The included documents are:
* [:scroll:](https://github.com/papers-we-love/papers-we-love/blob/master/time_series/operators-on-inhomogeneous-time-series.pdf) [Operators on Inhomogeneous Time Series](http://papers.ssrn.com/sol3/papers.cfm?abstract_id=208278) - Gilles O. Zumbach and Ulrich A. Müller
We present a toolbox to compute and extract information from
inhomogeneous (i.e. unequally spaced) time series. The toolbox
contains a large set of operators, mapping from the space of
inhomogeneous time series to itself.
These operators are computationally efficient (time and memory-wise)
and suitable for stochastic processes. This makes them attractive for
processing high-frequency data in finance and other fields. Using a
basic set of operators, we easily construct more powerful combined
operators which cover a wide set of typical applications.
* [:scroll:](https://github.com/papers-we-love/papers-we-love/blob/master/time_series/ts-asap.pdf)
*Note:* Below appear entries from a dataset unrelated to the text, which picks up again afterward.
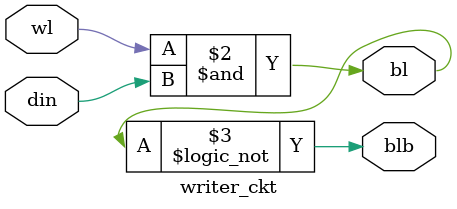
<source format=v>
module writer_ckt(bl,blb,wl,din);
  input wl,din;
  output reg bl,blb;
  always @(wl,din) begin
    bl = wl & din;
    blb = !bl;
  end
endmodule
</source>
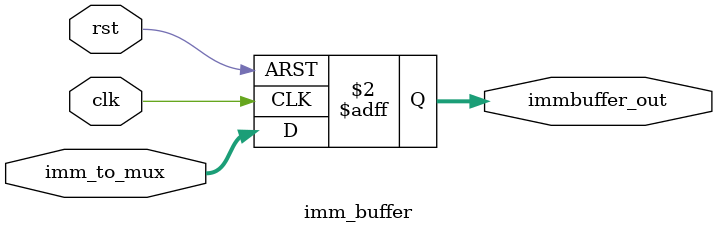
<source format=sv>
/*
 * Author: A.G. Hasan Zarook
 * University: University of Engineering and Technology, Lahore
 * Project: RISCV Pipeline Architecture
 * Date: 11th December 2024
 */
module imm_buffer
(
    input  logic        clk,
    input  logic        rst,
    input  logic [31:0] imm_to_mux,     // Input from register file (rdata1)
    output logic [31:0] immbuffer_out     // Output to MUX_to_ALUa
);
    always_ff @(posedge clk or posedge rst)
    begin
        if (rst)
            immbuffer_out <= 32'b0;       // Reset value
        else
            immbuffer_out <= imm_to_mux;      // Store rdata1
    end
endmodule
</source>
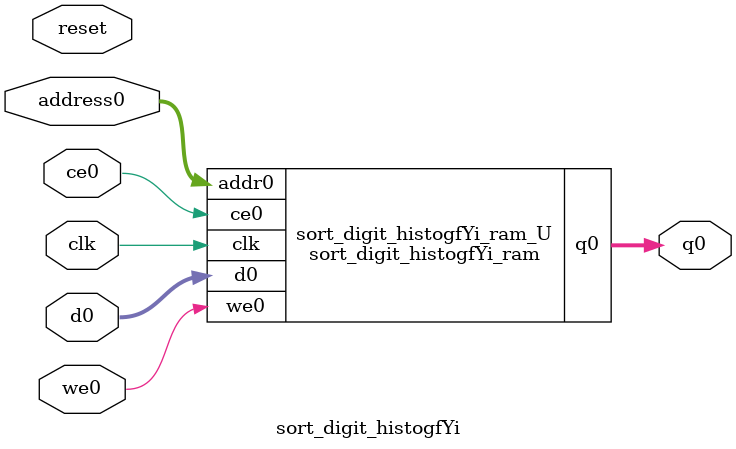
<source format=v>
`timescale 1 ns / 1 ps
module sort_digit_histogfYi_ram (addr0, ce0, d0, we0, q0,  clk);

parameter DWIDTH = 32;
parameter AWIDTH = 4;
parameter MEM_SIZE = 16;

input[AWIDTH-1:0] addr0;
input ce0;
input[DWIDTH-1:0] d0;
input we0;
output reg[DWIDTH-1:0] q0;
input clk;

(* ram_style = "distributed" *)reg [DWIDTH-1:0] ram[0:MEM_SIZE-1];




always @(posedge clk)  
begin 
    if (ce0) begin
        if (we0) 
            ram[addr0] <= d0; 
        q0 <= ram[addr0];
    end
end


endmodule

`timescale 1 ns / 1 ps
module sort_digit_histogfYi(
    reset,
    clk,
    address0,
    ce0,
    we0,
    d0,
    q0);

parameter DataWidth = 32'd32;
parameter AddressRange = 32'd16;
parameter AddressWidth = 32'd4;
input reset;
input clk;
input[AddressWidth - 1:0] address0;
input ce0;
input we0;
input[DataWidth - 1:0] d0;
output[DataWidth - 1:0] q0;



sort_digit_histogfYi_ram sort_digit_histogfYi_ram_U(
    .clk( clk ),
    .addr0( address0 ),
    .ce0( ce0 ),
    .we0( we0 ),
    .d0( d0 ),
    .q0( q0 ));

endmodule


</source>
[ASAP: Automatic Smoothing for Attention Prioritization in Streaming Time Series Visualization](http://futuredata.stanford.edu/asap/) - Kexin Rong, Peter Bailis
Time Series smoothing method to better prioritize attention in time series
exploration and monitoring visualizations, smooth the time series as much as
possible to remove noise while still retaining large-scale structure. We
develop a new technique for automatically smoothing streaming time series
that adaptively optimizes this trade-off between noise reduction (i.e.,
variance) and outlier retention (i.e., kurtosis).